Exercise instructions:
Output the data below exactly, images excluded.

Available records:
>>
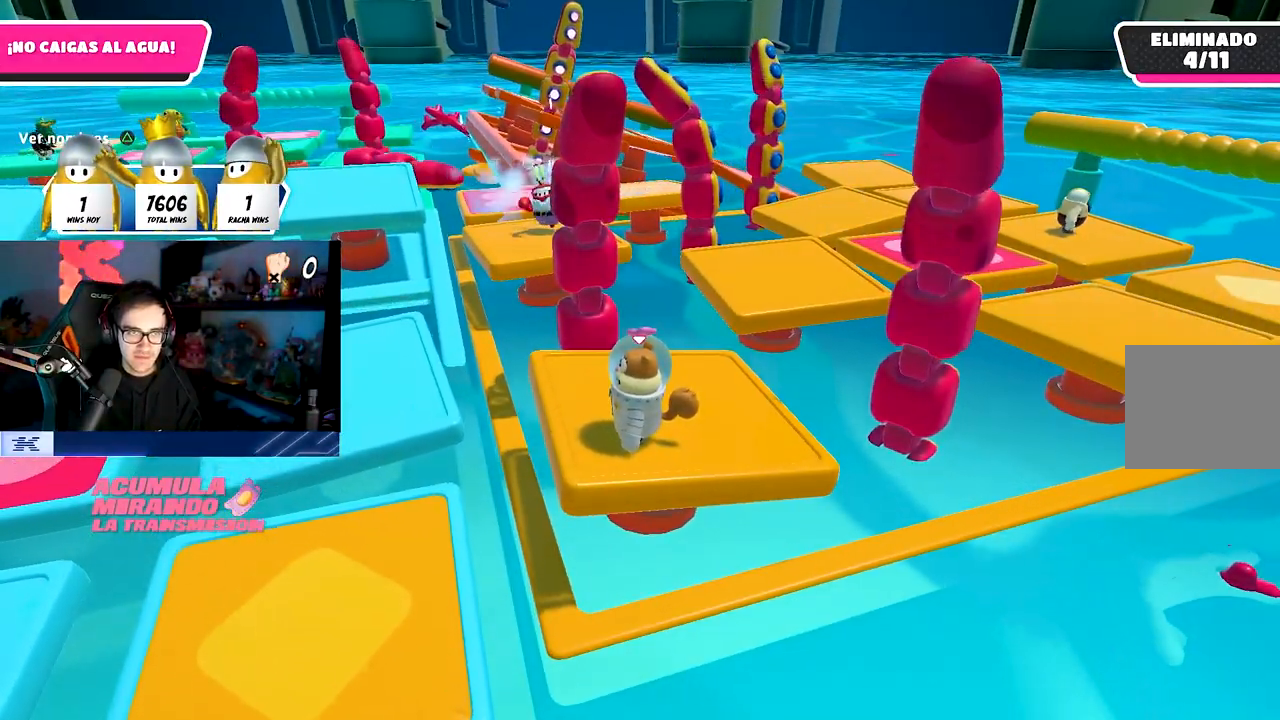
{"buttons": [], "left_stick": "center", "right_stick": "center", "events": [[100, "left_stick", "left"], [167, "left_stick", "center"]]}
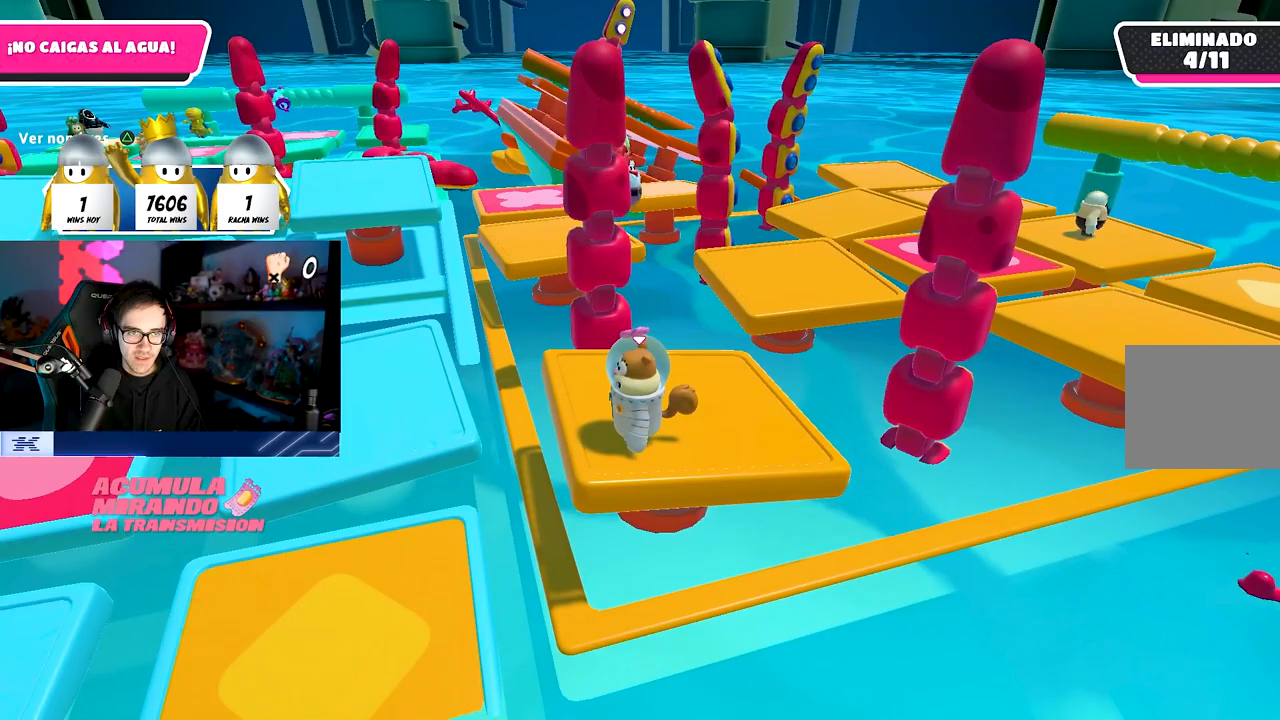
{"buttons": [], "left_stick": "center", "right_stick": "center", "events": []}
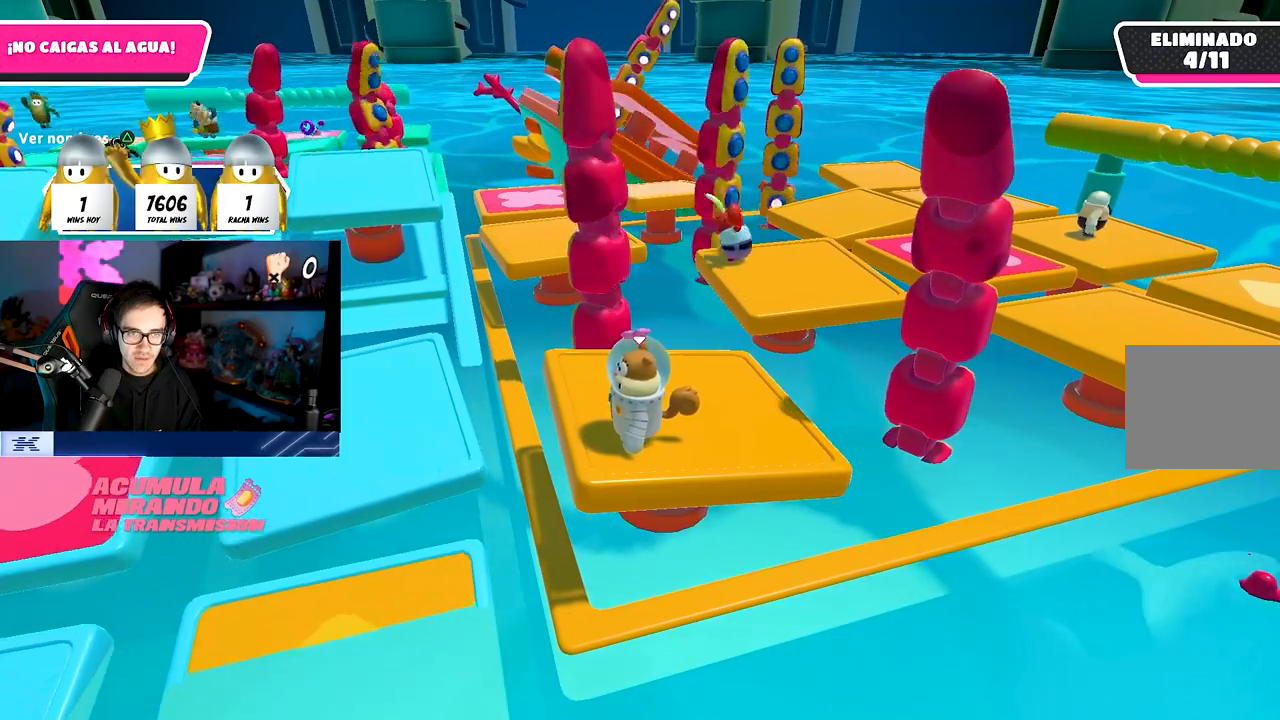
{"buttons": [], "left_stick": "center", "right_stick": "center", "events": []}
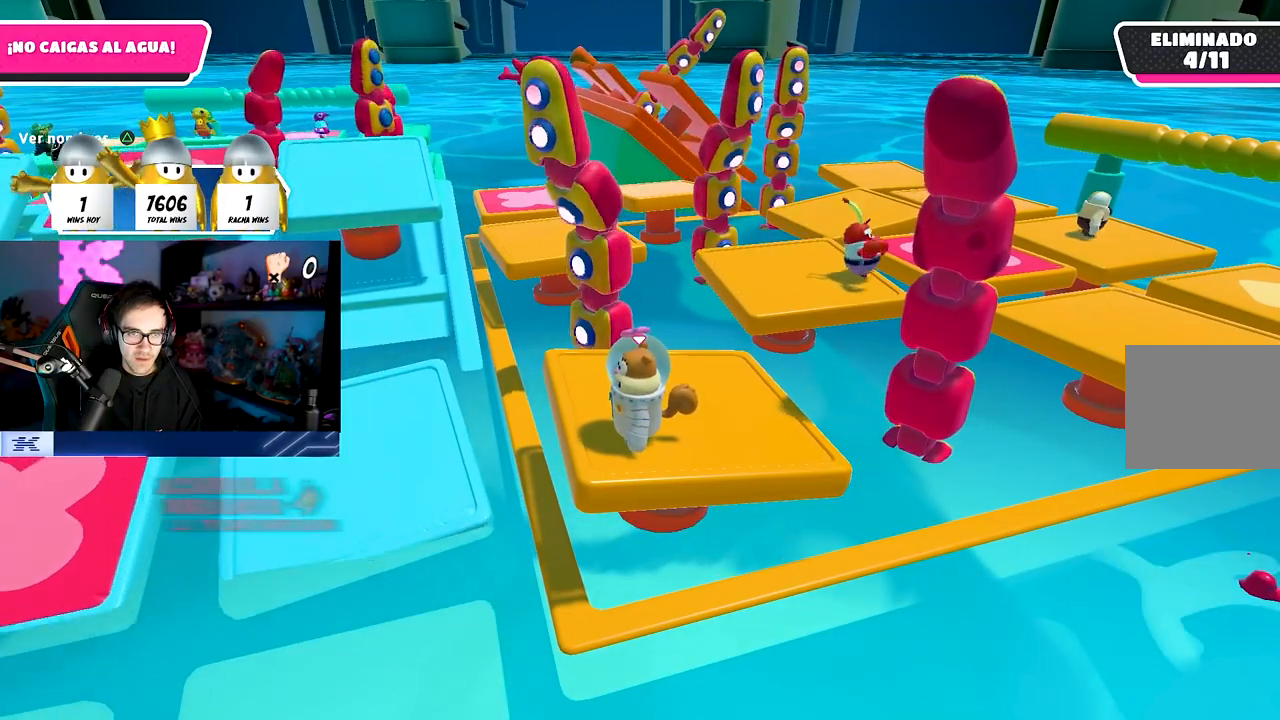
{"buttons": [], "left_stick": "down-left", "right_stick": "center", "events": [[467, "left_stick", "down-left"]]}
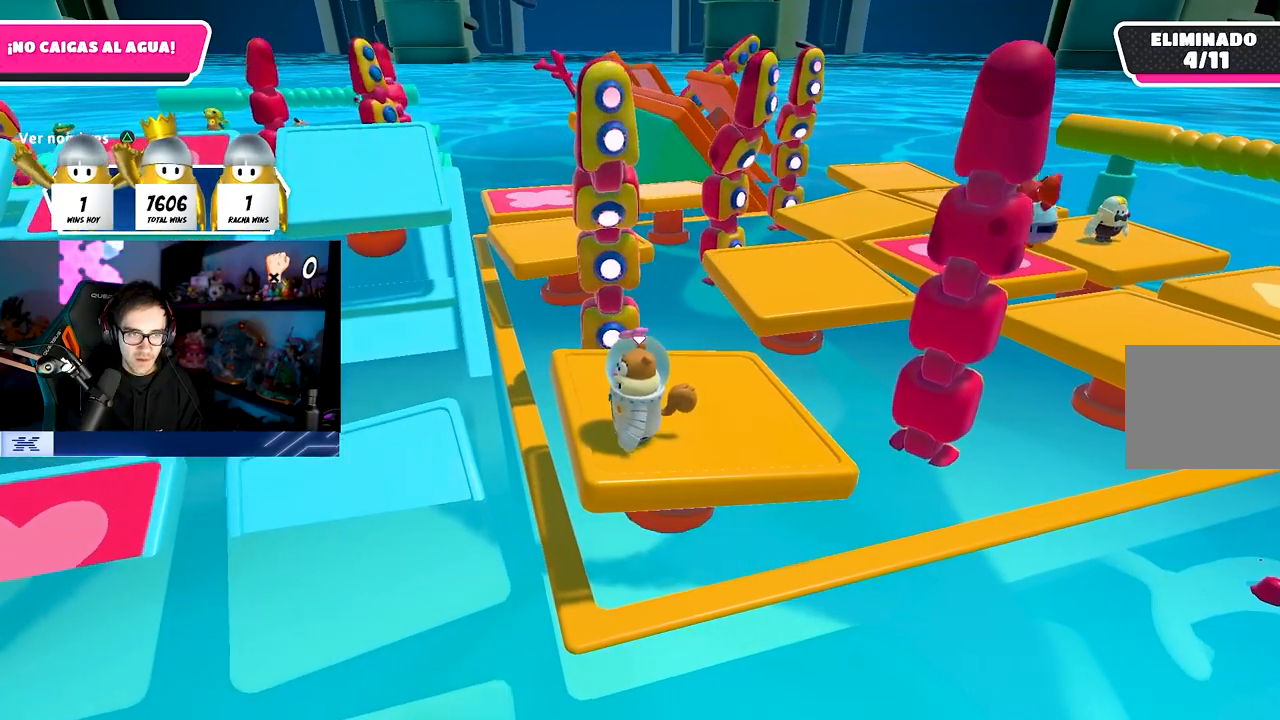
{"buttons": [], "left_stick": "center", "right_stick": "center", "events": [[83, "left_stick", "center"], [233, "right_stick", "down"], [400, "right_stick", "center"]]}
<<
Task answer:
{"buttons": [], "left_stick": "center", "right_stick": "center", "events": [[100, "left_stick", "left"], [167, "left_stick", "center"]]}
{"buttons": [], "left_stick": "center", "right_stick": "center", "events": []}
{"buttons": [], "left_stick": "center", "right_stick": "center", "events": []}
{"buttons": [], "left_stick": "down-left", "right_stick": "center", "events": [[467, "left_stick", "down-left"]]}
{"buttons": [], "left_stick": "center", "right_stick": "center", "events": [[83, "left_stick", "center"], [233, "right_stick", "down"], [400, "right_stick", "center"]]}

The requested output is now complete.